What the format does not tell you
This is the part where the format's simplicity becomes a limitation. The BCF does not record:
- Execution time. You know the binary ran since the last appraisal pass, and that is it.
- Execution count. One run and a hundred runs look identical.
- The user who ran it. The file is per-machine.
- A hash. You cannot pivot to threat intel from the file's contents.
- A load list. Unlike Prefetch, there is no record of DLLs loaded into the process.
- Command line arguments. None. Not even the existence of arguments.
If you need any of those, pair the BCF with Prefetch, the Master File Table, the USN journal, and whatever EVTX you have. The BCF tells you what; everything else tells you when, how, and who.
Why the format has not changed
Microsoft replaced this file with the AmCache in Windows 8 and never went back to add fields to the BCF. The AmCache is an ESE-style hive with dozens of fields per entry: hashes, file metadata, install time, publisher information. The BCF was never going to grow into that. It existed as a working file for an appraisal pipeline that has since been redesigned around different primitives.
The practical consequence is that a 2014 parser and a 2026 parser produce the same output on the same input. There is no version drift to worry about. Tools written before the format was publicly documented still work. The original public analysis by Willi Ballenthin at Mandiant in 2014 is still accurate today; I have not seen a single byte deviate from what he documented.

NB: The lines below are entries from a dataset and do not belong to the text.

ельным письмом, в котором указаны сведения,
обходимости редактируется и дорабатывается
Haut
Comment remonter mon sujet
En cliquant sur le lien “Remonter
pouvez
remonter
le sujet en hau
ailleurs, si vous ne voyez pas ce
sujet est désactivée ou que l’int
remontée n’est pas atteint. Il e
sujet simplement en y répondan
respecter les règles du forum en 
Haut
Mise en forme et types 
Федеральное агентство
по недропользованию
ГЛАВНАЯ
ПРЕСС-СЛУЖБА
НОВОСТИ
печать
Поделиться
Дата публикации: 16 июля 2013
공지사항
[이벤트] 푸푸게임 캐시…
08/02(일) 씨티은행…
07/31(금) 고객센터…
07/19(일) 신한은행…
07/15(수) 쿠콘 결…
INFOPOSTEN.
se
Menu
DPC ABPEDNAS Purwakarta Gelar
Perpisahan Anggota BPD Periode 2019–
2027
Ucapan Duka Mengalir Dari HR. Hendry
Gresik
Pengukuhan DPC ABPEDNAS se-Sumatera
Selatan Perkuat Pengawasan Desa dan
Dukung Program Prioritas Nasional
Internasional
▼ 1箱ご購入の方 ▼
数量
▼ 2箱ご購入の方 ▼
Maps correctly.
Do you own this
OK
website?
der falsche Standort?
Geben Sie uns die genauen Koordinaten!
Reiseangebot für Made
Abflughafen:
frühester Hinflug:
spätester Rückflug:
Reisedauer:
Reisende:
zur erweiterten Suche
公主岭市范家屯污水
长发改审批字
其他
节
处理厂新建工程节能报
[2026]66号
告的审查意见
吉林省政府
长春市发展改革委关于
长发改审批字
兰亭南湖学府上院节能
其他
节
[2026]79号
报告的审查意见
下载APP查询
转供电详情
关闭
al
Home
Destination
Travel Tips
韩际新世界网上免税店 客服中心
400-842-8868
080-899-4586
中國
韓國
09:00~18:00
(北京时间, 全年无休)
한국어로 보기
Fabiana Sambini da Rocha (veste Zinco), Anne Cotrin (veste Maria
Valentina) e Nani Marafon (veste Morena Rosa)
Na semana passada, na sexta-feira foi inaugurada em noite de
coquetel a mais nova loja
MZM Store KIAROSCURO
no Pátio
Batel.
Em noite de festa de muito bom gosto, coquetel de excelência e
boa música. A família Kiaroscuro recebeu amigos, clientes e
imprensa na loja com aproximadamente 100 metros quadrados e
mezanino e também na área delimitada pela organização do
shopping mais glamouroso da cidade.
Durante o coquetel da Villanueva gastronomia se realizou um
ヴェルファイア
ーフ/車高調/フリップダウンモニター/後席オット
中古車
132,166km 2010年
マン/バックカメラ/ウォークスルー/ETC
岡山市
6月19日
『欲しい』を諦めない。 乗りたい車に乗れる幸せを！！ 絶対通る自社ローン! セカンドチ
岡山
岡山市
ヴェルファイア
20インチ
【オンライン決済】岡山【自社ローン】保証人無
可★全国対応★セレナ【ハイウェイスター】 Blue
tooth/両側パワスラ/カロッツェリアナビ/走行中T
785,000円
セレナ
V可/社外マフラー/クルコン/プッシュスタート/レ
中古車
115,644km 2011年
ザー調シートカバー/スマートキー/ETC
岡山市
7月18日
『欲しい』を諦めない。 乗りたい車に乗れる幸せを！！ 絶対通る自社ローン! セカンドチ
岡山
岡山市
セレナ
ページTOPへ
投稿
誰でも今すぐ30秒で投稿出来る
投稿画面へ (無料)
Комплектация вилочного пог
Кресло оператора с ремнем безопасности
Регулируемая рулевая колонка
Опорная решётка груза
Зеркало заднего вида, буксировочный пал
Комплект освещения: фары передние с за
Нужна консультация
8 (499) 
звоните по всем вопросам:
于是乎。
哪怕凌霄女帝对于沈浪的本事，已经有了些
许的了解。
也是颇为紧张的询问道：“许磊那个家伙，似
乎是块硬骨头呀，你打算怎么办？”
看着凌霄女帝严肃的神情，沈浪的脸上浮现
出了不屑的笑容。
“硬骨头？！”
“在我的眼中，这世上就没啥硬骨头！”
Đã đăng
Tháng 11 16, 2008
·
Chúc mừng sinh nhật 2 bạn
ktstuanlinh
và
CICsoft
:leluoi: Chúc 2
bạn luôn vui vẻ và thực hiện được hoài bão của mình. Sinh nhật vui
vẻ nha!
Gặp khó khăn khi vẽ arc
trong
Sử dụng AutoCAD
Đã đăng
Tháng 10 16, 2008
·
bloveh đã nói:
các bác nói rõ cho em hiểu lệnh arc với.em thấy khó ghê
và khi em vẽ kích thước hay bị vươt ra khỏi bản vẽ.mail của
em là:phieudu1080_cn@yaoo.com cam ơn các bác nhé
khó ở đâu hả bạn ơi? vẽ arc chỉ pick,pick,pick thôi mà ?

This is rare for Windows artifacts. Most of them mutate across builds. Shimcache changed five times between Win7 and Win10. The AmCache schema gained and lost columns. Prefetch got compressed in Windows 10. The BCF just sits there, frozen, because nobody had a reason to touch it after Win7.
A note on truncation
After the appraiser processes the file, the OS truncates it back to "header plus zero count." The file does not get deleted. The file system metadata (creation time, parent directory entry) survives. This matters for two reasons:
- The created time of
RecentFileCache.bcfitself can predate every path inside it by months or years. Do not use the file's own timestamps to bound the entries. - A binary that ran two days ago and was processed by the appraiser yesterday is gone from the file, but the file is still there, looking innocent and small. Empty is not the same as never-used.
Further reading
- Willi Ballenthin, RecentFileCache.bcf. The original public format analysis. Still correct.
- Microsoft, Application Experience and Program Inventory. Vendor context for why the file exists.
- Yogesh Khatri, AmCache and friends. For when you need to know what came next.
If you have parsed any binary forensic format before, the BCF will feel like a warm-up exercise. That is the right reaction. Spend your effort on triaging the path list, not on the file format.